_What is required_:
Go through the material below and please tally the lines that hold the word "APERTURE"; the number alone is the answer.

_Records provided_:

☆ ☆ ☆

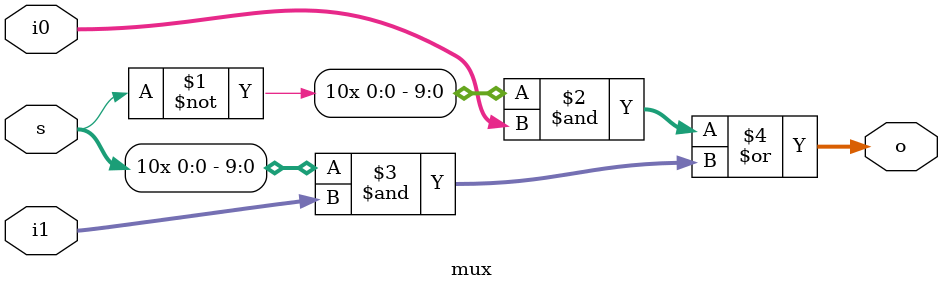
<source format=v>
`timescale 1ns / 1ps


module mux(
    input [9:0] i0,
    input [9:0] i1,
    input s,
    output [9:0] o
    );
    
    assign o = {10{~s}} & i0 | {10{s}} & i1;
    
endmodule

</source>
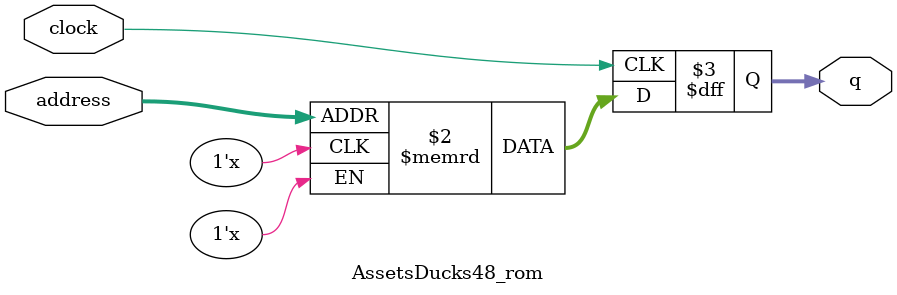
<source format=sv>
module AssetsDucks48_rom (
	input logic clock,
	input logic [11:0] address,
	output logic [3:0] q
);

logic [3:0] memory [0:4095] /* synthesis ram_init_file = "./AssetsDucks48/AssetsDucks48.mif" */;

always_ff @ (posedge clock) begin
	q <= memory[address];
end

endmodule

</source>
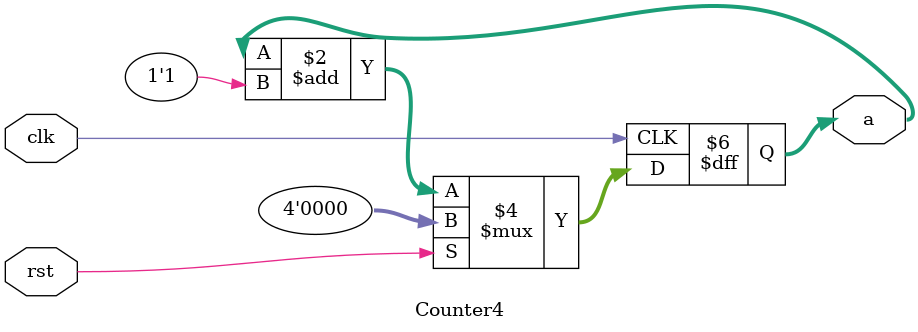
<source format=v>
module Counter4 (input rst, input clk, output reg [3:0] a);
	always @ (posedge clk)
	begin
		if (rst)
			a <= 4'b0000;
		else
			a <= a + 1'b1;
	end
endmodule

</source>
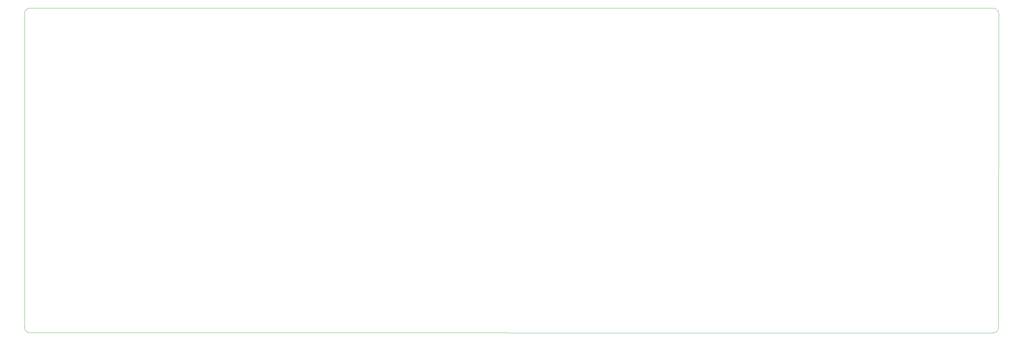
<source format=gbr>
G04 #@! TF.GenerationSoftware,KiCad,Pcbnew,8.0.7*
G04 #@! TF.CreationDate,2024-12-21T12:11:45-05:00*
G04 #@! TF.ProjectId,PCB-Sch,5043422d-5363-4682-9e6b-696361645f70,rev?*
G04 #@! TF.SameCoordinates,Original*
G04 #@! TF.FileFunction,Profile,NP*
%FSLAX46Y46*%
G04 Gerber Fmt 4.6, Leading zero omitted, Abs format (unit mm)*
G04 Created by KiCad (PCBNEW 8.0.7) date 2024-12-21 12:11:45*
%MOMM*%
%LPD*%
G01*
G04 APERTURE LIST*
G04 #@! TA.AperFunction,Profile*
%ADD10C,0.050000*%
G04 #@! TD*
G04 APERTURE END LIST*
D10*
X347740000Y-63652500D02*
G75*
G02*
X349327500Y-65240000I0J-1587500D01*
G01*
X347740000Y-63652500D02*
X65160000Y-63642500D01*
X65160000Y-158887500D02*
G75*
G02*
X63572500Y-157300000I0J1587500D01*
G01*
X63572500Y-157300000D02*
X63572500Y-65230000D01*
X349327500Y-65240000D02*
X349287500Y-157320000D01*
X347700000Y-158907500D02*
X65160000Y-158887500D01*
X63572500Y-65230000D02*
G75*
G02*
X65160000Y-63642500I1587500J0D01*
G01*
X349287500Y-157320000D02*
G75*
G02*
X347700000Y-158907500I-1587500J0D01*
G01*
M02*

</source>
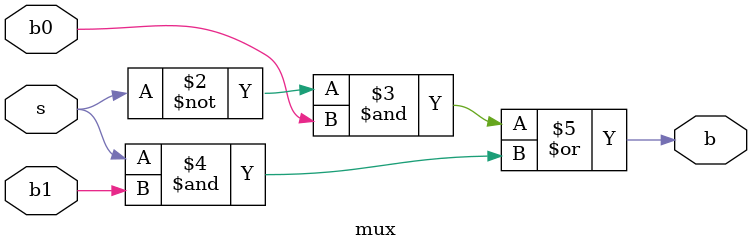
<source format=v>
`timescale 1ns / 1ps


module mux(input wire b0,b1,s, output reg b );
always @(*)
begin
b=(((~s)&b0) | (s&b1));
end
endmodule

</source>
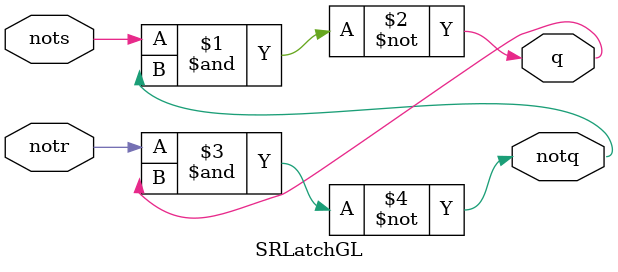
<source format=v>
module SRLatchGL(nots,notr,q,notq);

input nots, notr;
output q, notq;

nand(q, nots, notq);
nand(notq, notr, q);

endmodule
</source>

☆ ☆ ☆

_Answer section_:
2